◆ WHAT IS BEING ASKED ◆
Scan the records below for the line with "backpack: present [144,431,244,579]" and the line with "stool: none [228,359,317,463]", and retype that range exactly, both ends included, pictures excepted.

◆ DATASET RECORDS ◆
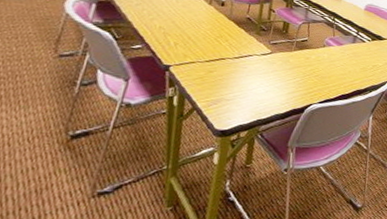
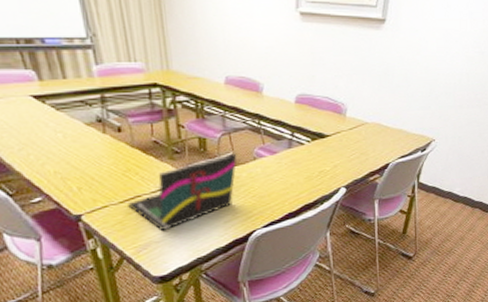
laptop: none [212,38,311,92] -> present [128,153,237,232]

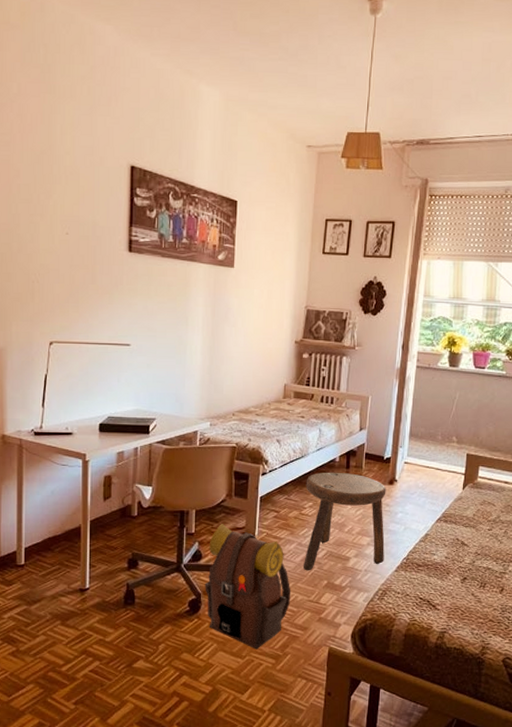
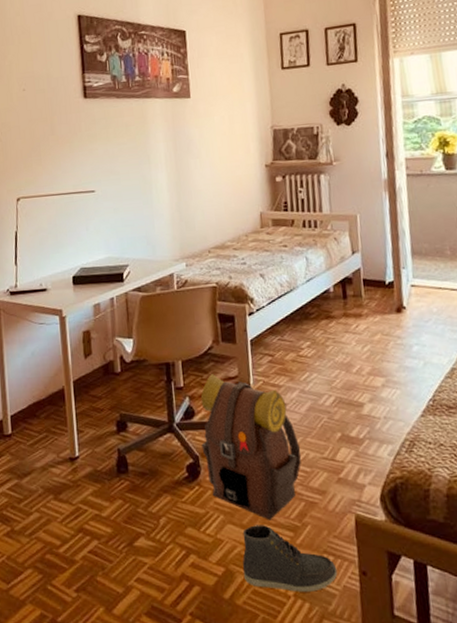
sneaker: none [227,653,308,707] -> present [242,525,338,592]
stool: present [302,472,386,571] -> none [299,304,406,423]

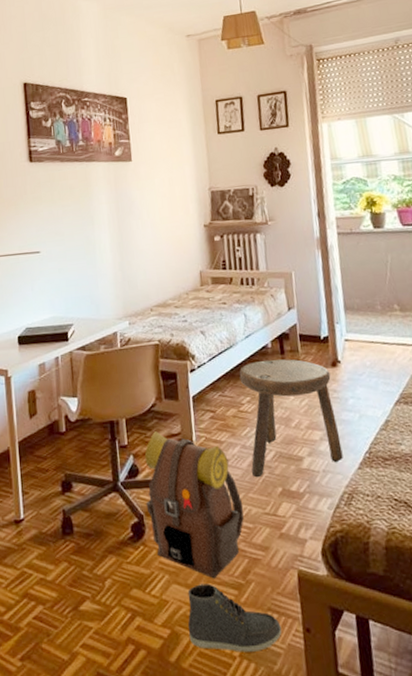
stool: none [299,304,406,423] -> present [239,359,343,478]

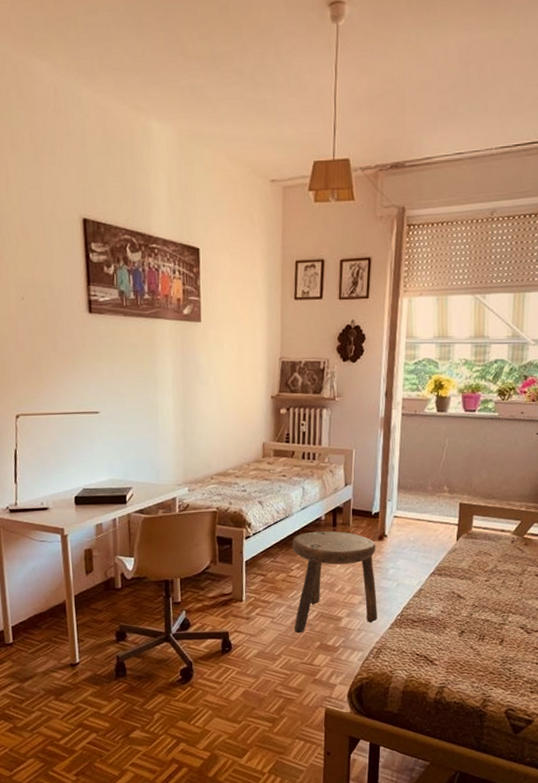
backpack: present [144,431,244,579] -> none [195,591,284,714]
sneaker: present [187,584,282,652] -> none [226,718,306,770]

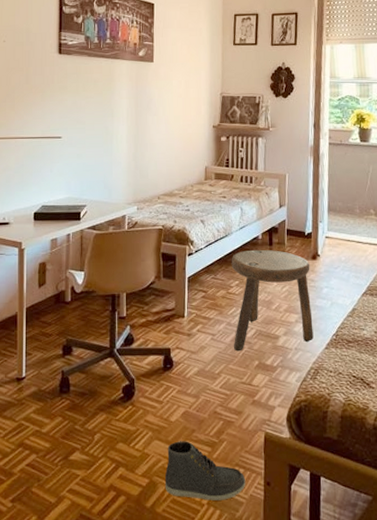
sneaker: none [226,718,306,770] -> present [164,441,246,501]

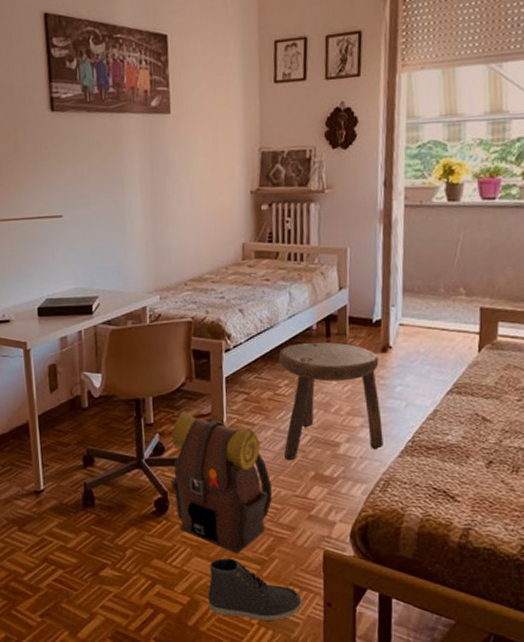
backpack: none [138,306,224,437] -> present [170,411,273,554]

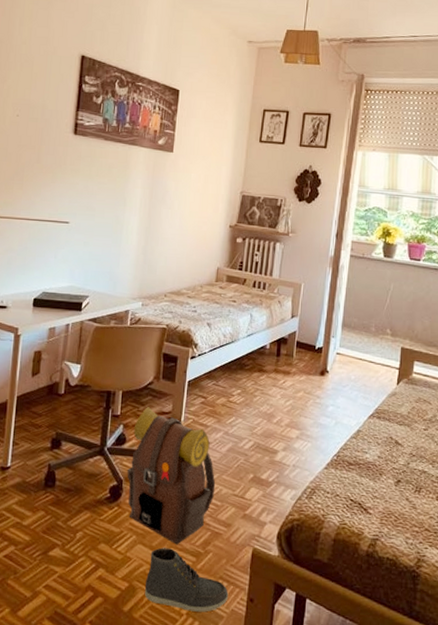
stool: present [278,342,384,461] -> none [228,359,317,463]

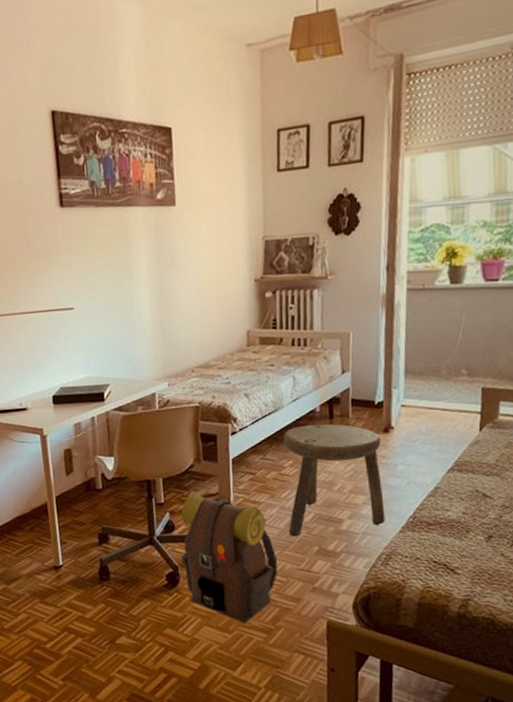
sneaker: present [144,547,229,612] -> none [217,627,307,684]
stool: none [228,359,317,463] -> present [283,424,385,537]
--
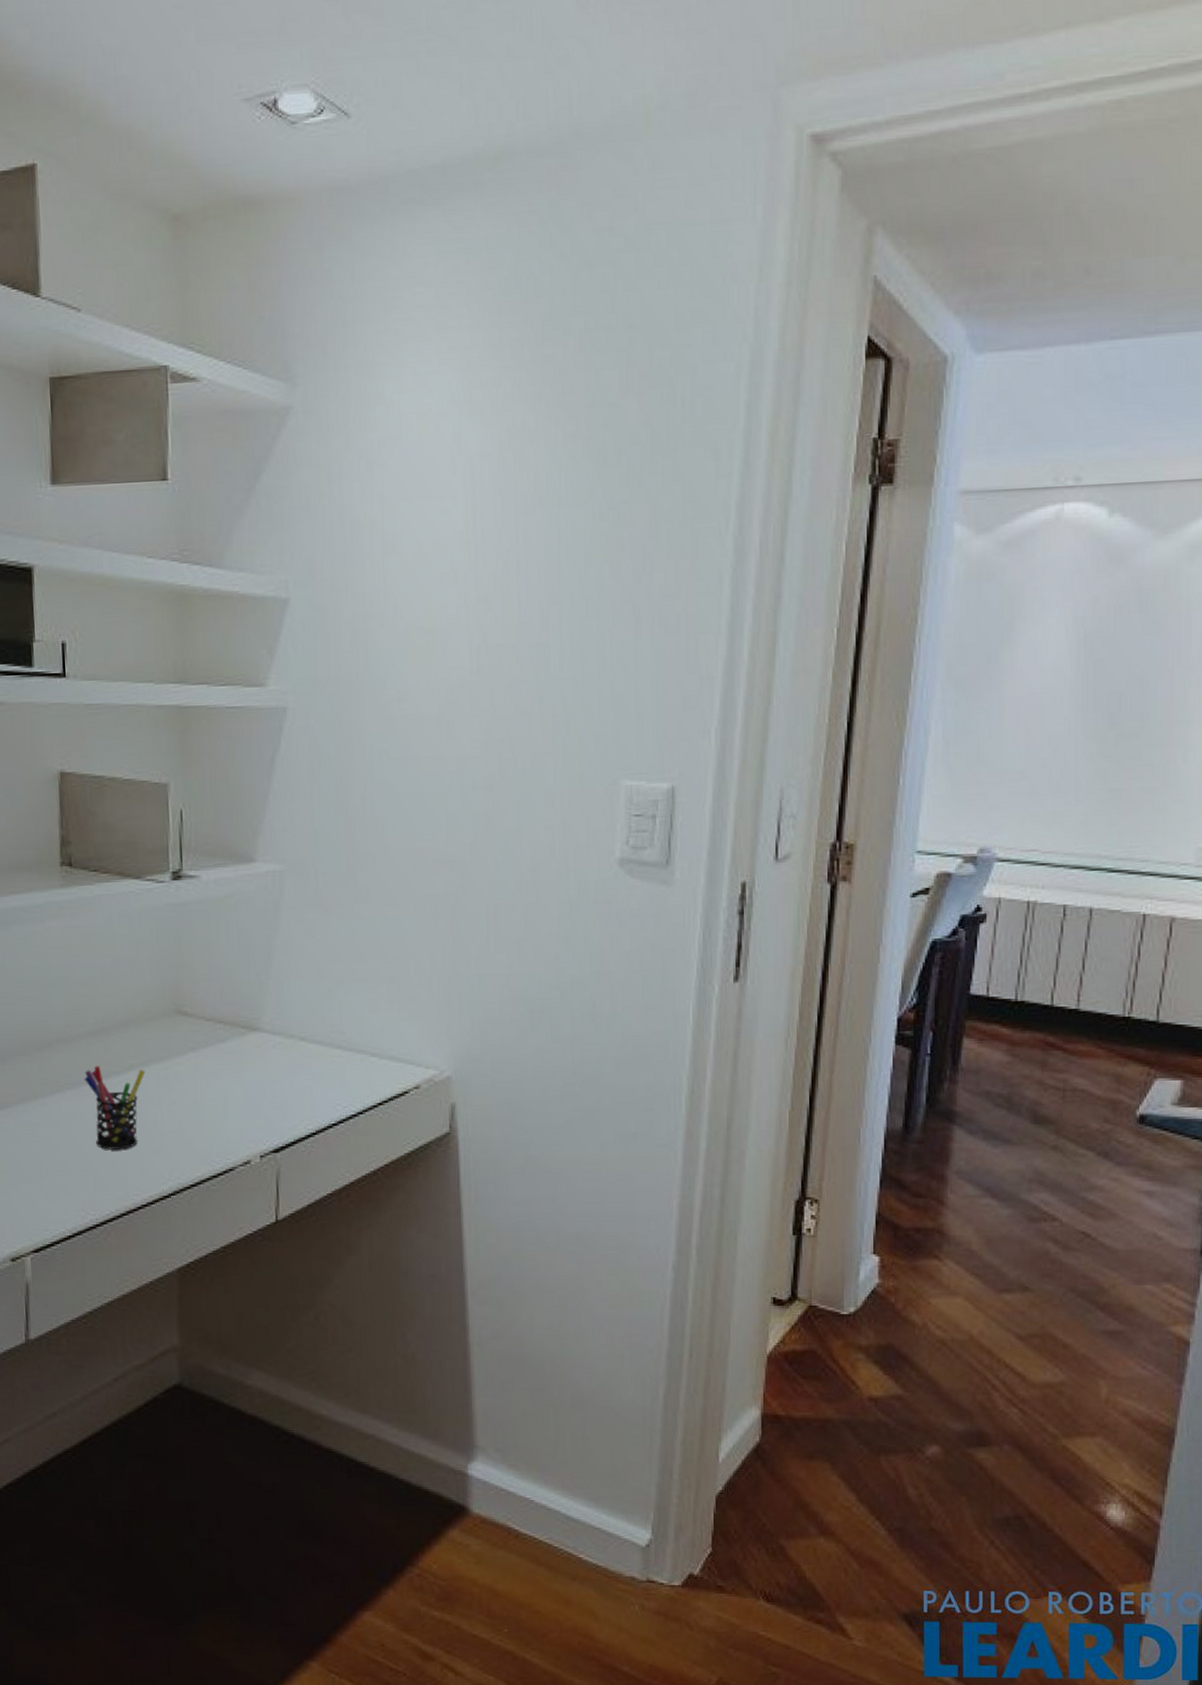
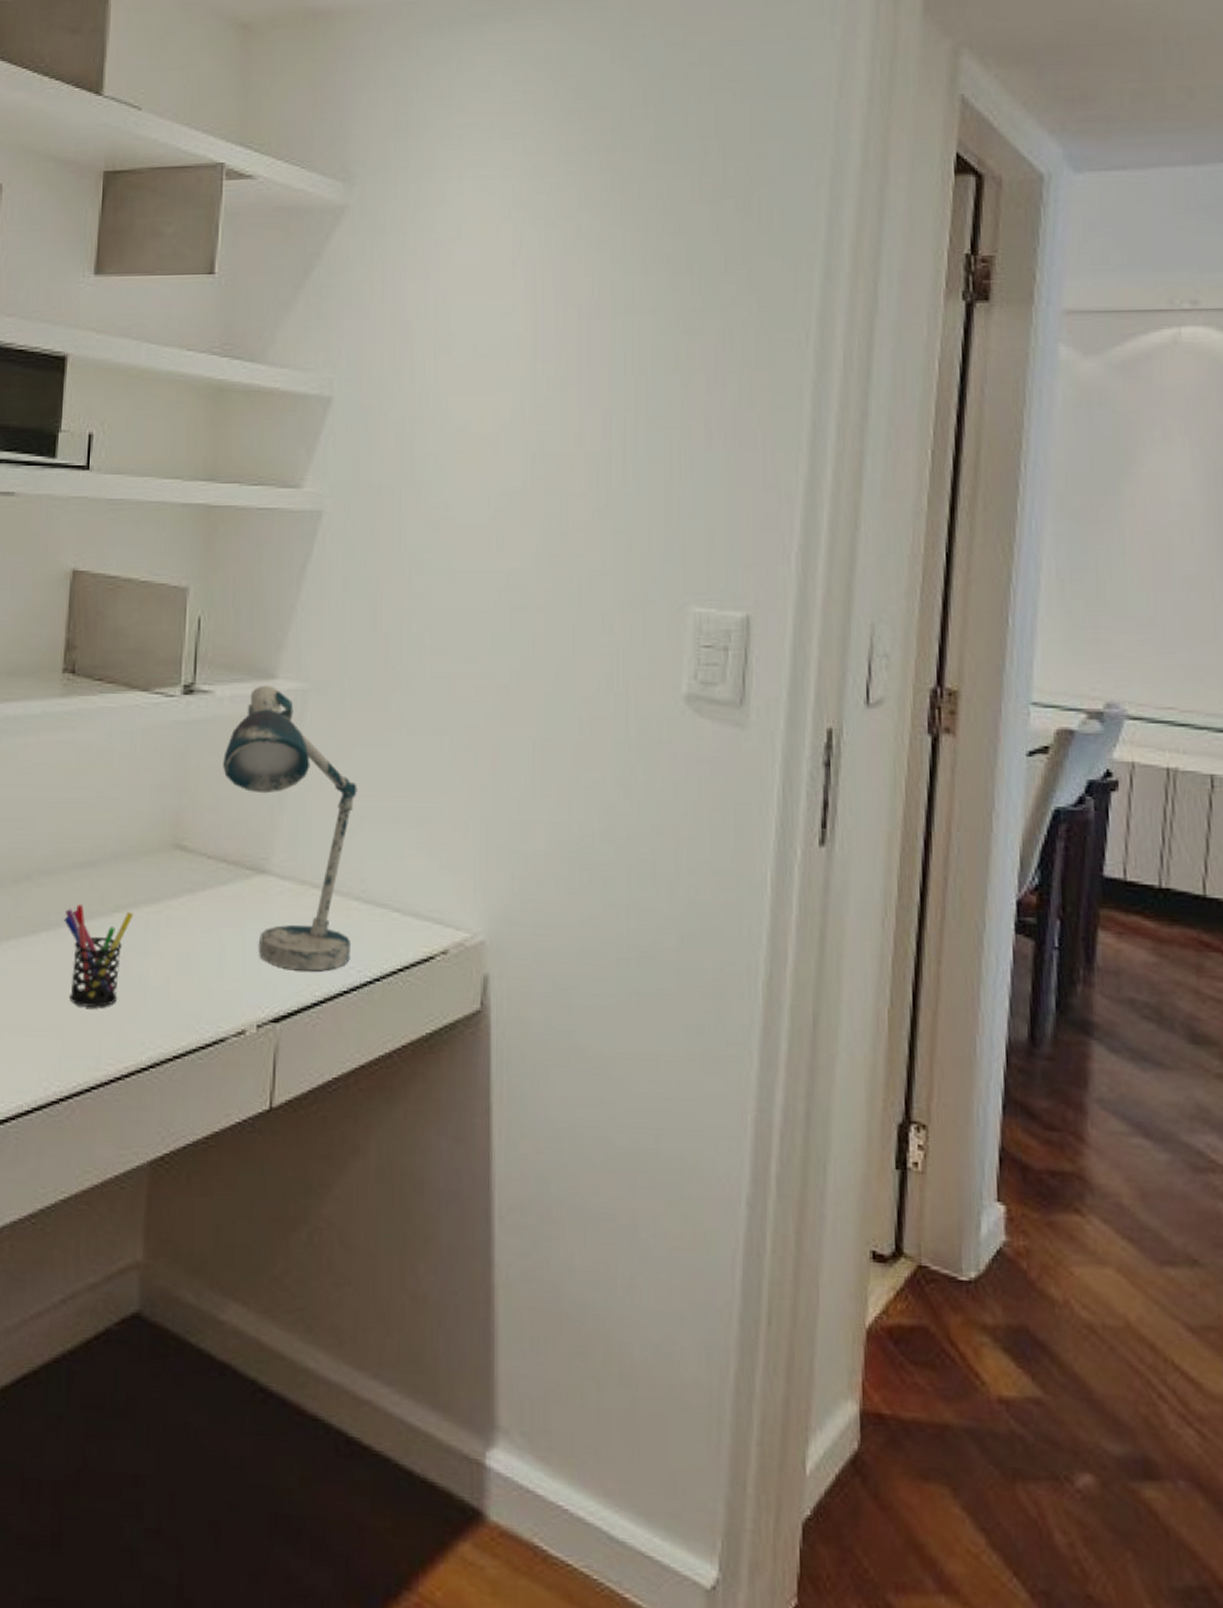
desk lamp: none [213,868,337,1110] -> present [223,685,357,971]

◆ WRITTEN RESPONSE ◆
backpack: present [144,431,244,579] -> none [195,591,284,714]
sneaker: present [187,584,282,652] -> none [226,718,306,770]

sneaker: none [226,718,306,770] -> present [164,441,246,501]

backpack: none [138,306,224,437] -> present [170,411,273,554]

stool: present [278,342,384,461] -> none [228,359,317,463]

sneaker: present [144,547,229,612] -> none [217,627,307,684]
stool: none [228,359,317,463] -> present [283,424,385,537]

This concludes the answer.